Quarterback Jon Kitna saw that the Chiefs were going to attack the play with a corner blitz, but he handed it off anyway because he knew the smaller player wouldn't be able to handle Johnson.

"We run the play, get the first down, kneel three times, and that's it," Johnson said. "That's what we wanted to do. That's what Jon said in the huddle. Three yards. Simple as that.'

Johnson praised the right side and the lead block of rookie fullback Jeremi Johnson on the play, and if the running game is in fine fettle Monday morning Jeremi Johnson is a reason why.

Ironically, the Bengals head to San Diego this week to play Lorenzo Neal's Chargers. The Bengals wanted to keep their Pro Bowl fullback, but they also didn't want to give him $1 million up front like the Chargers did in free agency.

And, in Johnson, a fourth-rounder from Western Kentucky, they think they've got a more athletic guy who can do more things, as evidenced by the Bengals' first touchdown Sunday in which the 270-pound Johnson took a dump pass from Kitna, squared his shoulders, tiptoed down the sidelines, and finished off his 13-yard touchdown by leaping into the end zone and kicking the pylon.

Anderson brought in the shovel because Lewis' theme of the week was to keep the head down and keep working.

"We just have a big pile of coal, and we have to keep shoveling. At the end of the day, with your head down, it will be gone," Lewis said. "It doesn't matter, like I said about the scoreboard. Big Willie got the shovel (and handed it to me). ... We are just going to keep shoveling, just like a laborer. We know it is going to be a 60-minute labor every time we take the field."

Anderson corrected his coach on one thing. It's dirt, not coal.

"Dirt. There's no grass on that field," Anderson said. "It's terrible, man."

But the Bengals' game plan wasn't against a Chiefs' defense giving up 4.7 yards per rush, maybe their one nick in their unbeaten armor.

"We went in thinking if we could make it a physical game and make it a running game, anything could happen," Anderson said. "Not to make it passing game. That's what they thrive at. They haven't really had to sit there and hold ground, so we wanted to make it a physical ballgame."

Anderson said the game's big play from scrimmage, the 77-yard touchdown pass to Peter Warrick was a result of the Chiefs, "fearing the run. They came up," and left Warrick one-on-one with cornerback Eric Warfield.

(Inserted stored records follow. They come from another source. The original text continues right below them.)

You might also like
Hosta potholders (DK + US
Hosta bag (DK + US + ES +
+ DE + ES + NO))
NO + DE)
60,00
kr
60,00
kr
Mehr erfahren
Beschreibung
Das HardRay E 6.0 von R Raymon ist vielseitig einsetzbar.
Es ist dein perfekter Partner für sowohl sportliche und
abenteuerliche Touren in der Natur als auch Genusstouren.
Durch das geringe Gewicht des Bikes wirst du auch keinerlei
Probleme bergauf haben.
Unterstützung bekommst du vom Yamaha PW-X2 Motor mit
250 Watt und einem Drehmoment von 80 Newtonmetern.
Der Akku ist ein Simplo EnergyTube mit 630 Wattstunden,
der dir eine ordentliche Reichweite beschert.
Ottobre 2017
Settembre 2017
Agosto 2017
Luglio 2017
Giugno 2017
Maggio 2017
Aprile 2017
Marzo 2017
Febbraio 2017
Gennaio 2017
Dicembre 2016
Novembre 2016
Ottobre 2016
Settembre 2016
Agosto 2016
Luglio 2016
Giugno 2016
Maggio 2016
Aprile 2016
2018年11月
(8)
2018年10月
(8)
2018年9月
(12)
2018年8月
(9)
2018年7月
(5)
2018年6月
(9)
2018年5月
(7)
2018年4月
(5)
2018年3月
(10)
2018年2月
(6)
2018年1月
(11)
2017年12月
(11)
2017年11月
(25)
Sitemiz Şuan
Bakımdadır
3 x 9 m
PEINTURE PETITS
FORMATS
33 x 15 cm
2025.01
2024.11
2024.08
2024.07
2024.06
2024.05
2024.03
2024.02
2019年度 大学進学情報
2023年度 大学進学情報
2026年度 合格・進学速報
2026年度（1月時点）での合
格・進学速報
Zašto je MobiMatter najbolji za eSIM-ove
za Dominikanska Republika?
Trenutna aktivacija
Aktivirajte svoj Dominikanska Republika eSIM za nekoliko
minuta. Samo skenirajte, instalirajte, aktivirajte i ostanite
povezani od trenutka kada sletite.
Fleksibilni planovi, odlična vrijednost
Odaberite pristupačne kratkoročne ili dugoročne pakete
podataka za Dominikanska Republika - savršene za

Johnson also won his one-on-one-on battles in the line, busting away from missed tackles.

"We had a good mix of isos (isolation bocks), zone-blocking, and power plays," Johnson said. "Just keep the legs moving. The linebacker hit me high (on the 54-yard run), and I just kept the feet and legs moving, looked up, and saw (wide receiver) Chad Johnson blocking and tried to get behind him."

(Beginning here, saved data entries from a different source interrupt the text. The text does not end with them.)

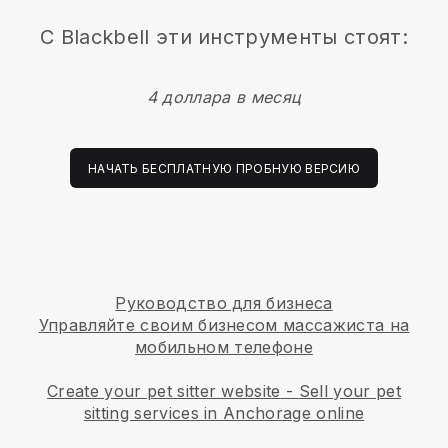
С
Blackbell
эти инструменты стоят:
4 доллара в месяц
НАЧАТЬ БЕСПЛАТНУЮ ПРОБНУЮ ВЕРСИЮ
Руководство для бизнеса
Управляйте своим бизнесом массажиста на
мобильном телефоне
Create your pet sitter website
-
Sell your pet
sitting services in Anchorage online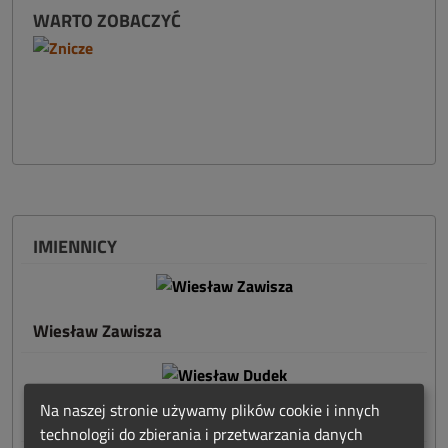
WARTO ZOBACZYĆ
IMIENNICY
Wiesław Zawisza
Na naszej stronie używamy plików cookie i innych
Wiesław Dudek
technologii do zbierania i przetwarzania danych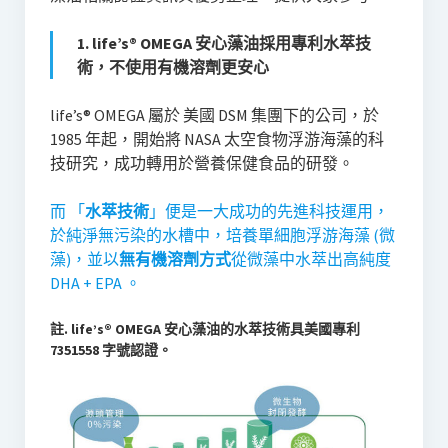
1. life’s® OMEGA 安心藻油採用專利水萃技
術，不使用有機溶劑更安心
life’s® OMEGA 屬於 美國 DSM 集團下的公司，於
1985 年起，開始將 NASA 太空食物浮游海藻的科
技研究，成功轉用於營養保健食品的研發。
而 「
水萃技術
」便是一大成功的先進科技運用，
於純淨無污染的水槽中，培養單細胞浮游海藻 (微
藻)，並以
無有機溶劑方式
從微藻中水萃出高純度
DHA + EPA 。
註. life’s® OMEGA 安心藻油的水萃技術具美國專利
7351558 字號認證。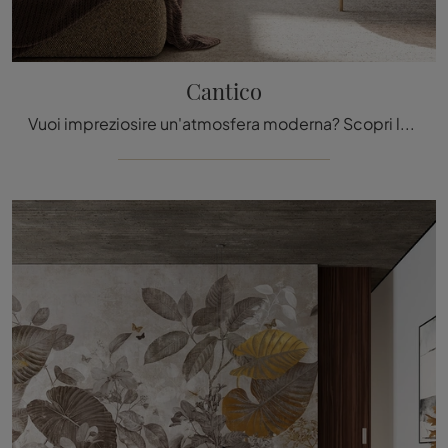
Cantico
Vuoi impreziosire un'atmosfera moderna? Scopri la Carta da parati vinilica di Inkiostro Bianco: il modello Cantico ti sta aspettando!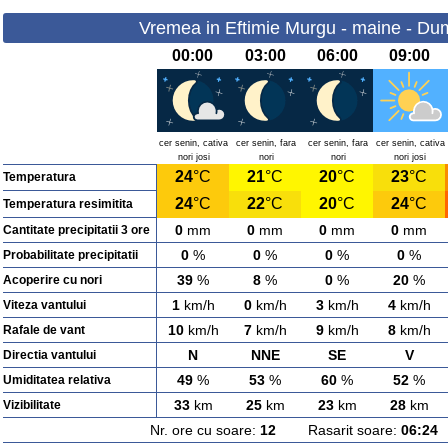
Vremea in Eftimie Murgu - maine - Dum
00:00
03:00
06:00
09:00
cer senin, cativa
cer senin, fara
cer senin, fara
cer senin, cativa
nori josi
nori
nori
nori josi
24
°C
21
°C
20
°C
23
°C
Temperatura
24
°C
22
°C
20
°C
24
°C
Temperatura resimitita
0
mm
0
mm
0
mm
0
mm
Cantitate precipitatii 3 ore
0
%
0
%
0
%
0
%
Probabilitate precipitatii
39
%
8
%
0
%
20
%
Acoperire cu nori
1
km/h
0
km/h
3
km/h
4
km/h
Viteza vantului
10
km/h
7
km/h
9
km/h
8
km/h
Rafale de vant
N
NNE
SE
V
Directia vantului
49
%
53
%
60
%
52
%
Umiditatea relativa
33
km
25
km
23
km
28
km
Vizibilitate
Nr. ore cu soare:
12
Rasarit soare:
06:24
A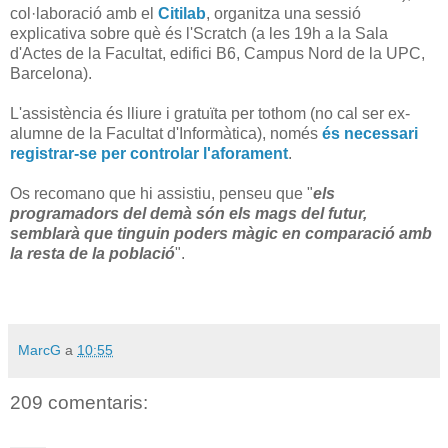
col·laboració amb el
Citilab
, organitza una sessió
explicativa sobre què és l'Scratch (a les 19h a la Sala
d'Actes de la Facultat, edifici B6, Campus Nord de la UPC,
Barcelona).
L'assistència és lliure i gratuïta per tothom (no cal ser ex-
alumne de la Facultat d'Informàtica), només
és necessari
registrar-se per controlar l'aforament
.
Os recomano que hi assistiu, penseu que "
els
programadors del demà són els mags del futur,
semblarà que tinguin poders màgic en comparació amb
la resta de la població
".
MarcG
a
10:55
209 comentaris: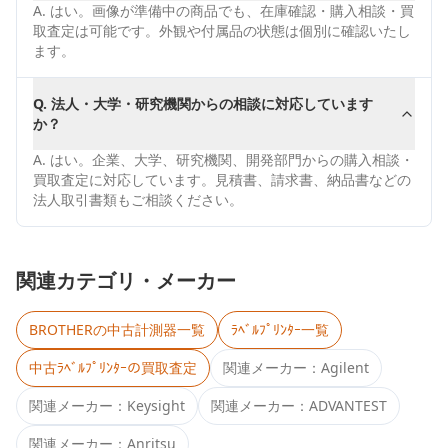
A.
はい。画像が準備中の商品でも、在庫確認・購入相談・買
取査定は可能です。外観や付属品の状態は個別に確認いたし
ます。
Q.
法人・大学・研究機関からの相談に対応しています
か？
A.
はい。企業、大学、研究機関、開発部門からの購入相談・
買取査定に対応しています。見積書、請求書、納品書などの
法人取引書類もご相談ください。
関連カテゴリ・メーカー
BROTHER
の中古計測器一覧
ﾗﾍﾞﾙﾌﾟﾘﾝﾀｰ
一覧
中古
ﾗﾍﾞﾙﾌﾟﾘﾝﾀｰ
の買取査定
関連メーカー：
Agilent
関連メーカー：
Keysight
関連メーカー：
ADVANTEST
関連メーカー：
Anritsu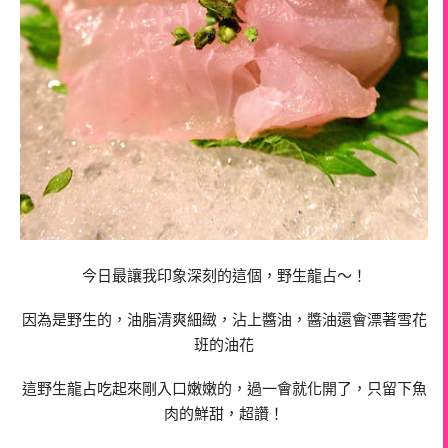
今日最讓我印象深刻的這個，野生龍占～！
因為是野生的，油脂清爽細緻，沾上醬油，醬油還會漂著雪花
班的油花
這野生龍占吃起來剛入口嫩嫩的，過一會就化開了，只留下魚
肉的鮮甜，超讚！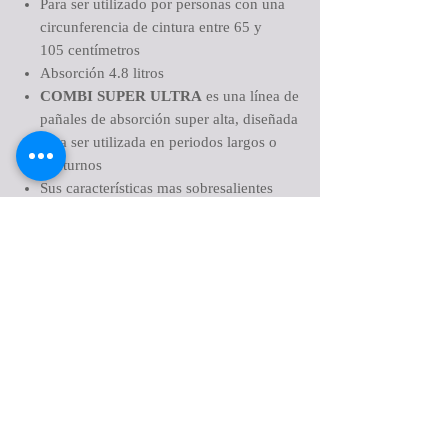
Para ser utilizado por personas con una
circunferencia de cintura entre 65 y
105 centímetros
Absorción 4.8 litros
COMBI SUPER ULTRA
es una línea de
pañales de absorción super alta, diseñada
para ser utilizada en periodos largos o
nocturnos
Sus características mas sobresalientes
son:
Biodegradable
Hipoalergénico
Libre de cloro
Tercera capa que mantiene la piel seca
Retiene o controla los olores
Cuatro cierres de cinta tipo velcro
Barreras antifugas en los costados para el
dobladillo de las piernas
Tres indicadores que se borran con la
humedad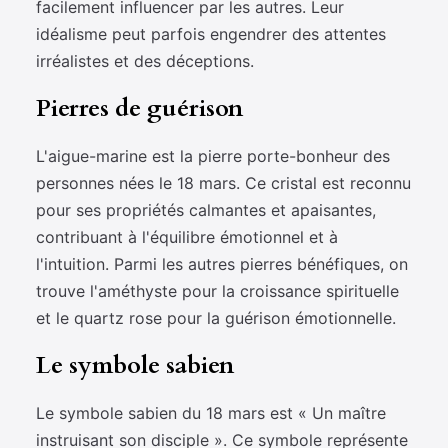
facilement influencer par les autres. Leur
idéalisme peut parfois engendrer des attentes
irréalistes et des déceptions.
Pierres de guérison
L'aigue-marine est la pierre porte-bonheur des
personnes nées le 18 mars. Ce cristal est reconnu
pour ses propriétés calmantes et apaisantes,
contribuant à l'équilibre émotionnel et à
l'intuition. Parmi les autres pierres bénéfiques, on
trouve l'améthyste pour la croissance spirituelle
et le quartz rose pour la guérison émotionnelle.
Le symbole sabien
Le symbole sabien du 18 mars est « Un maître
instruisant son disciple ». Ce symbole représente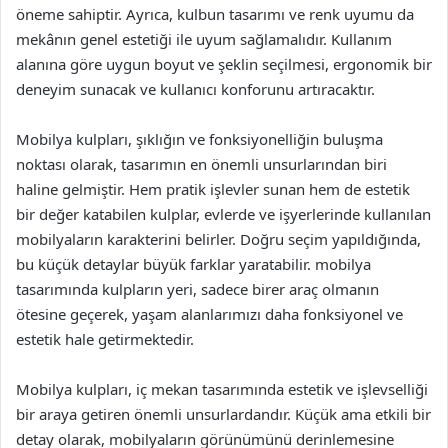
öneme sahiptir. Ayrıca, kulbun tasarımı ve renk uyumu da
mekânın genel estetiği ile uyum sağlamalıdır. Kullanım
alanına göre uygun boyut ve şeklin seçilmesi, ergonomik bir
deneyim sunacak ve kullanıcı konforunu artıracaktır.
Mobilya kulpları, şıklığın ve fonksiyonelliğin buluşma
noktası olarak, tasarımın en önemli unsurlarından biri
haline gelmiştir. Hem pratik işlevler sunan hem de estetik
bir değer katabilen kulplar, evlerde ve işyerlerinde kullanılan
mobilyaların karakterini belirler. Doğru seçim yapıldığında,
bu küçük detaylar büyük farklar yaratabilir. mobilya
tasarımında kulpların yeri, sadece birer araç olmanın
ötesine geçerek, yaşam alanlarımızı daha fonksiyonel ve
estetik hale getirmektedir.
Mobilya kulpları, iç mekan tasarımında estetik ve işlevselliği
bir araya getiren önemli unsurlardandır. Küçük ama etkili bir
detay olarak, mobilyaların görünümünü derinlemesine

It was quite a day for Chad Johnson. He said he apologized to Chiefs head coach Dick Vermeil before the game for his guarantee of a victory. But he had no apologies for his blocking, of which he is routinely encouraged to improve.

"Did you see my blocking downfield?" he asked. "It was good."

Dillon also apologized to the fans for his tirade last month in which he said he wouldn't mind being traded.

" " know I said some things people probably did not appreciate, and that's just me sometimes. Sometimes I speak too fast and don't think about what I'm saying," Dillon said. "I know the fans have supported me through a whole lot of stuff. One of the biggest things for me was coming back and trying to get accepted by them. They didn't throw any bricks at me (joking), so I felt pretty good. I expected the worst — I thought some beer bottles might be coming (my way). But I showed them that I care about them and I love them. What was said is what was said, and I apologize for it."

The franchise's all-time rusher also said he's ready and wiling to share the load.

"I don't need 48 carries or anything like that," Dillon said. "It doesn't take much to get me going."